People with BPD often have a entangled and confused identities. We become so attached to others in a hope that if we dig our claws in deeper enough that person won’t leave us. We believe that this person will fulfil every possible purpose and they will be our saviour. Our rescue boat and captain.
So we sacrifice ourselves just to keep someone close. Our time, money, energy, love. We do everything we think is “right” to keep this boat sailing.
But as soon as we think someone might not “like us”. Perhaps a message unanswered or a funny look by someone. I’m ready to jump ships. Not realising that I’ve made that person my identity. So as I look at them I only see myself. The hate I have for myself. And I push harder and faster away. Only to realise I’ve lost myself again.

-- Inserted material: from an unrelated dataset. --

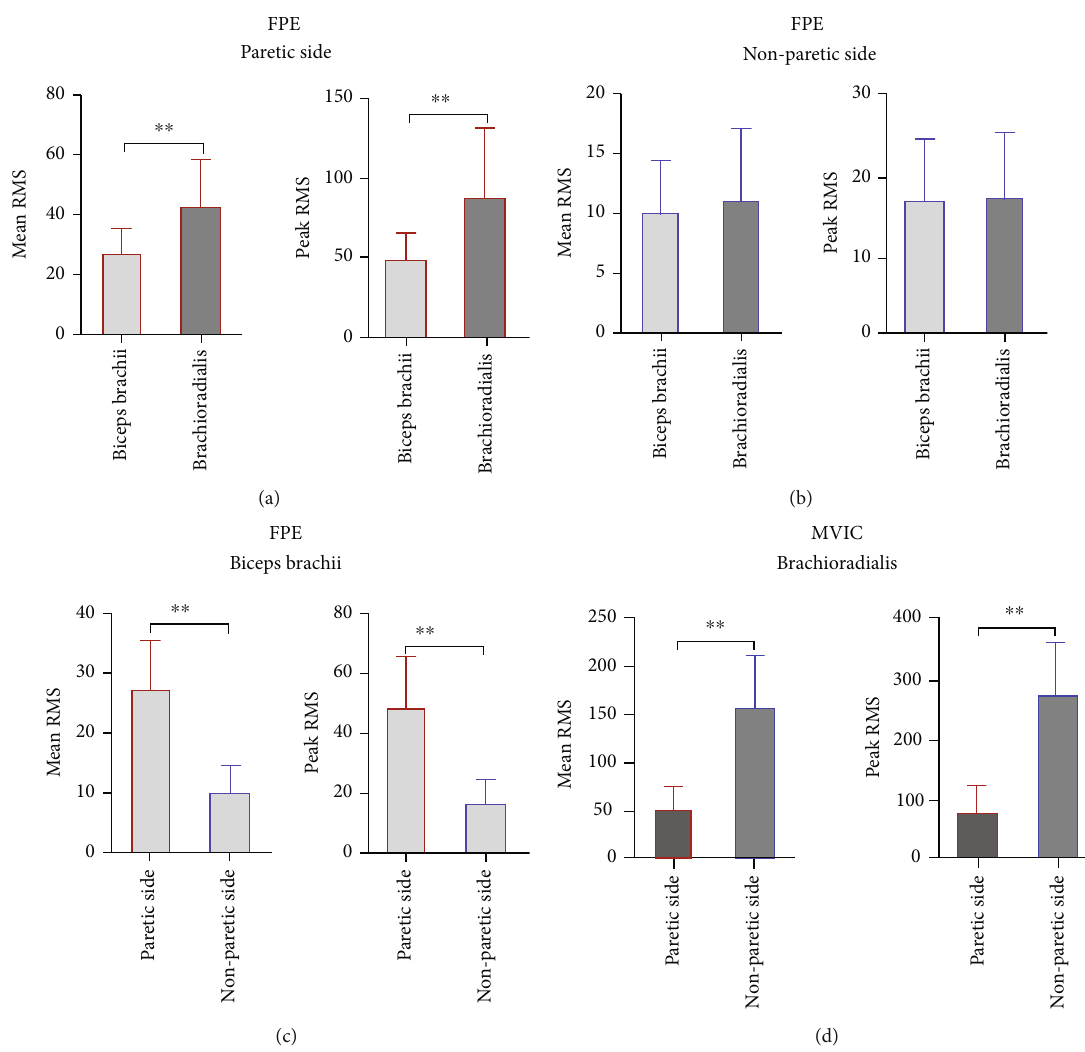
Figure 4: sEMG signals of the elbow fl exor muscles (the biceps brachii and brachioradialis) during FPE. (a) Mean RMS values of the biceps brachii and brachioradialis during FPE on the paretic side. (b) Peak RMS values of the biceps brachii and brachioradialis during FPE on the nonparetic side. (c) Mean RMS values of the biceps brachii during FPE on the paretic and nonparetic sides. (d) Mean RMS values of the biceps brachii during FPEon the paretic and nonparetic sides. sEMG: surface electromyography; FPE: fast passive extension; RMS: root mean square; ∗ p < 0 : 05 ; ∗∗ p < 0 : 005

I watch you sail away with my soul and my identity on board. And now I’m drowning. Waiting for another boat to come along and save me.
Living with a BPD diagnosis is unexplainable and unbearable. I would never wish this life on another. It’s a life that is constantly lived on the edge, never knowing who you are and trying so hard to learn the skills to sail our own boats. So we look to jump overboard into nothingness because we believe we will be pushed and hurt again anyway. An I love you/ I hate you complex.
If you feel like this. Realise you are not alone. I understand the pain you feel. Like all storms, there are some days we can ride it and others we need our support raft.